***** Input material *****

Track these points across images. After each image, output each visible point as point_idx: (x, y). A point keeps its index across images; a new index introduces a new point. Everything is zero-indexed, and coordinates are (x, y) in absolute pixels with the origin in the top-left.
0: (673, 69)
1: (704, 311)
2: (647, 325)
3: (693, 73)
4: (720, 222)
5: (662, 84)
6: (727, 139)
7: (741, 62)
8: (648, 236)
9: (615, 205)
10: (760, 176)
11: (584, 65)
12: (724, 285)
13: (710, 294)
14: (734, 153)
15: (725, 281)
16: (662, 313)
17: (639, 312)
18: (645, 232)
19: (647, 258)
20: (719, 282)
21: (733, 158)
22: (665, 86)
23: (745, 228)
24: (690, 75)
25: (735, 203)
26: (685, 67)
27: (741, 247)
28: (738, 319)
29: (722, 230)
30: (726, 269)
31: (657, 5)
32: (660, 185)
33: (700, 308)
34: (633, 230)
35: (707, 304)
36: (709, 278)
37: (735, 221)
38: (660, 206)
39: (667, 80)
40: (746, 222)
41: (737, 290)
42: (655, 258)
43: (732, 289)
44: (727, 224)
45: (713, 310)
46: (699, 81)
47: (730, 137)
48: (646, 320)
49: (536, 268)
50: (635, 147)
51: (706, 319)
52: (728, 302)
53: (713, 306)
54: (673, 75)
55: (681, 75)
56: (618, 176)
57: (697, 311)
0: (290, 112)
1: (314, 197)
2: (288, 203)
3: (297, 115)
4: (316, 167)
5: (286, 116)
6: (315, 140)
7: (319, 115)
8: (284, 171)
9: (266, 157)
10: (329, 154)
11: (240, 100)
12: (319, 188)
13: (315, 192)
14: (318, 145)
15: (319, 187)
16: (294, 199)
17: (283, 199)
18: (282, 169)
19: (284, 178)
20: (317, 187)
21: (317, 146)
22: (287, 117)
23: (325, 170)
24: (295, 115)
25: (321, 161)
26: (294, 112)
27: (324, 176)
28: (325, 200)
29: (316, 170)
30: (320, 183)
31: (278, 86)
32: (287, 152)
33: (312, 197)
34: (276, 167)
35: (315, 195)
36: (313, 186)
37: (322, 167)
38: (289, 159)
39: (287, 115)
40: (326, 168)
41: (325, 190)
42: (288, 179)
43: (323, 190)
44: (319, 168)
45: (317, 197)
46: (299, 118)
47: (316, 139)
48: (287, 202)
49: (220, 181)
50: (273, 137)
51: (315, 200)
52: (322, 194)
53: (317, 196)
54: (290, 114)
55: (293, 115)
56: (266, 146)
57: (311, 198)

*****

• [Aim of the exercise]
Look for "37: (735, 221)" in the records. Write out its line and every later line through the end exactly, with nothing more.

• [Exercise output]
37: (735, 221)
38: (660, 206)
39: (667, 80)
40: (746, 222)
41: (737, 290)
42: (655, 258)
43: (732, 289)
44: (727, 224)
45: (713, 310)
46: (699, 81)
47: (730, 137)
48: (646, 320)
49: (536, 268)
50: (635, 147)
51: (706, 319)
52: (728, 302)
53: (713, 306)
54: (673, 75)
55: (681, 75)
56: (618, 176)
57: (697, 311)
0: (290, 112)
1: (314, 197)
2: (288, 203)
3: (297, 115)
4: (316, 167)
5: (286, 116)
6: (315, 140)
7: (319, 115)
8: (284, 171)
9: (266, 157)
10: (329, 154)
11: (240, 100)
12: (319, 188)
13: (315, 192)
14: (318, 145)
15: (319, 187)
16: (294, 199)
17: (283, 199)
18: (282, 169)
19: (284, 178)
20: (317, 187)
21: (317, 146)
22: (287, 117)
23: (325, 170)
24: (295, 115)
25: (321, 161)
26: (294, 112)
27: (324, 176)
28: (325, 200)
29: (316, 170)
30: (320, 183)
31: (278, 86)
32: (287, 152)
33: (312, 197)
34: (276, 167)
35: (315, 195)
36: (313, 186)
37: (322, 167)
38: (289, 159)
39: (287, 115)
40: (326, 168)
41: (325, 190)
42: (288, 179)
43: (323, 190)
44: (319, 168)
45: (317, 197)
46: (299, 118)
47: (316, 139)
48: (287, 202)
49: (220, 181)
50: (273, 137)
51: (315, 200)
52: (322, 194)
53: (317, 196)
54: (290, 114)
55: (293, 115)
56: (266, 146)
57: (311, 198)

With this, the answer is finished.